**AIM OF THE TASK:**
Find every line of the listing below where "Высшей" appears, and copy it.

**DATA SECTION:**
=== Section Start ===

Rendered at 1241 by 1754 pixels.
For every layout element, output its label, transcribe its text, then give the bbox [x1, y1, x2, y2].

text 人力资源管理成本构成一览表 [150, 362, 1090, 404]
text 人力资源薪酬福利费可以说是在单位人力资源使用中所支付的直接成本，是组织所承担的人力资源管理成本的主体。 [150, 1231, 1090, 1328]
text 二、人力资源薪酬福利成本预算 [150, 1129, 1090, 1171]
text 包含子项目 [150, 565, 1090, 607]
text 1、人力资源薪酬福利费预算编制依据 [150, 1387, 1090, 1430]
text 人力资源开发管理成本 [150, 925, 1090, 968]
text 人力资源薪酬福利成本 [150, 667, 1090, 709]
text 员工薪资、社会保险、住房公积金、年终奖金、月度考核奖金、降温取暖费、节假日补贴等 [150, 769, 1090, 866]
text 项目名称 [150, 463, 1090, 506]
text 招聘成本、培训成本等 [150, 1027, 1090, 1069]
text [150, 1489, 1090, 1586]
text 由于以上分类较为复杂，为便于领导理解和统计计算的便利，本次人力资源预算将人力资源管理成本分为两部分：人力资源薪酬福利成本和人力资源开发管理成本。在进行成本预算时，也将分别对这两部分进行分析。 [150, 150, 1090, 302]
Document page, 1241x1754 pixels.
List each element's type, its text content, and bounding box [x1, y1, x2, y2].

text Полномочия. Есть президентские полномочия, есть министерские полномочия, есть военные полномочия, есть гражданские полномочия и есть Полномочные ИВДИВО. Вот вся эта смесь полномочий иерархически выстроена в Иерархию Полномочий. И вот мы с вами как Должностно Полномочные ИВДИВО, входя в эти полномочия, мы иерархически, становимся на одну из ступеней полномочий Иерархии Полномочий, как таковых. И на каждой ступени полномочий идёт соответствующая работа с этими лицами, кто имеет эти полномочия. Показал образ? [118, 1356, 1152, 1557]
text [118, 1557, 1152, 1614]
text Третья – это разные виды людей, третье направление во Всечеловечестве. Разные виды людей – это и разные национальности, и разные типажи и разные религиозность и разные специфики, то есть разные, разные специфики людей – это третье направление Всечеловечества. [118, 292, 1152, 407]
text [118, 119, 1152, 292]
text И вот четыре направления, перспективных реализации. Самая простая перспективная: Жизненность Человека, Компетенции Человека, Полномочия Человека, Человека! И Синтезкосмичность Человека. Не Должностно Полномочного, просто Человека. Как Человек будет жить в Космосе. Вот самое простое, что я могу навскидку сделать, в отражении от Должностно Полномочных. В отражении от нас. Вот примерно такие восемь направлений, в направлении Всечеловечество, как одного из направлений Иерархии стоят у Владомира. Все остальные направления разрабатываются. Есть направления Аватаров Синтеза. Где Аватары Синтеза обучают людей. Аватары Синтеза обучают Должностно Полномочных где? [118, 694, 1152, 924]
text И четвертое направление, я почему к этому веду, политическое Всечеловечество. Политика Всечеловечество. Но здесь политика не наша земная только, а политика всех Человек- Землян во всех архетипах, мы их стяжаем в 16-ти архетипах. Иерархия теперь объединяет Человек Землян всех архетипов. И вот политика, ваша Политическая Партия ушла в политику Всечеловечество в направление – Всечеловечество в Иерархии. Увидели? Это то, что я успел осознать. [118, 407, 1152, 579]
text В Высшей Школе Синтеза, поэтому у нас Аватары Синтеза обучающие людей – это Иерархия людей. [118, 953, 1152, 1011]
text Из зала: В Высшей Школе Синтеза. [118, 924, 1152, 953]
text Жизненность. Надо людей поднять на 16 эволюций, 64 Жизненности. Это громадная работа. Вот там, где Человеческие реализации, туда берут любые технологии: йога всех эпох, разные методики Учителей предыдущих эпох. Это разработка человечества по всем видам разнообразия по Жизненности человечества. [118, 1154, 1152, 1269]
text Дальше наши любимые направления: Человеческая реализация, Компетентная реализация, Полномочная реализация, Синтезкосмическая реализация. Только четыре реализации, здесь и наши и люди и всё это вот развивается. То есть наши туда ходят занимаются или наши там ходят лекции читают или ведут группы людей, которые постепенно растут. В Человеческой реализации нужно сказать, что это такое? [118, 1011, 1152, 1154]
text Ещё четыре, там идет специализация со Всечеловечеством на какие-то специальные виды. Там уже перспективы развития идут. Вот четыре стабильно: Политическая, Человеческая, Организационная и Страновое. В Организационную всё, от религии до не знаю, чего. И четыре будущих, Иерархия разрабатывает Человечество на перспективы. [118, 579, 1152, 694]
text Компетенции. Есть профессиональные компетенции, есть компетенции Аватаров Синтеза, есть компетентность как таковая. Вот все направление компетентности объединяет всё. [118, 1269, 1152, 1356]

=== Section End ===

**EXERCISE OUTPUT:**
text В Высшей Школе Синтеза, поэтому у нас Аватары Синтеза обучающие людей – это Иерархия людей. [118, 953, 1152, 1011]
text Из зала: В Высшей Школе Синтеза. [118, 924, 1152, 953]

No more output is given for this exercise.